Some people went to Goma to work in the refugee camps. That these refugees were murderers was discussed as little as possible; such were the ethics of aid. Then, when a cholera epidemic spread through the camps, the world finally began to pay attention. When the murderers died.

Tug and his roommates were sent to Entebbe to coordinate a field office. Grateful for work, they bent themselves to the task.

And Marcie, so relieved that he’d been evacuated, begged for him to come home.

“Who are these people?” she said angrily, meaning not the murderers but his supervisors at the NGO. “How can they expect you to do this, to stay on, just to fulfill your contract? This is sadistic. They need to let you come home.” She was crying into the phone.

Tug said nothing. Truthfully she didn’t feel real to him just then — just a voice on the phone, a crackle of sobs.

“I love you,” she said. “Come home to me.”

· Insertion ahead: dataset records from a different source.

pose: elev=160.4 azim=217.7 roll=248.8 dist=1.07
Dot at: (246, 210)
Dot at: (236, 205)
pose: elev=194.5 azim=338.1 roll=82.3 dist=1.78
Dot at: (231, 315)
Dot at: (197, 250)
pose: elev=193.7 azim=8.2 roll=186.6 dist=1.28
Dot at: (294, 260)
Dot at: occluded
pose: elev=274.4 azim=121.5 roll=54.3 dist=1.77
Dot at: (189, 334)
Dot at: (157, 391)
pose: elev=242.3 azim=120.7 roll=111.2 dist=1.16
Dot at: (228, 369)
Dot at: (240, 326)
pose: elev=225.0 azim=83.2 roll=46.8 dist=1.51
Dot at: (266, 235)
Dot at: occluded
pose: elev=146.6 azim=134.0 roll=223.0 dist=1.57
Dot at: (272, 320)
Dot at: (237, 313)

He stayed as long as he could in Entebbe, and four months later they were allowed back in. Of the spectacular green country he’d first seen, virtually no trace was left. What remained was a place that no one could fall in love with. Every farm had been left untended or destroyed. Kigali stank of rotten bodies, a riot of flies everywhere, and packs of dogs grown so aggressive and fat on human flesh that people were shooting them on sight. Here and there the first exiles were streaming into empty houses, and to see them sweeping the floors was surreal, an act of domestic normalcy patently inadequate to the task of cleaning up what had happened here.

At the complex, everything he’d left behind had been taken, not that there was much besides a few clothes and magazines. There were bullet holes in the wall.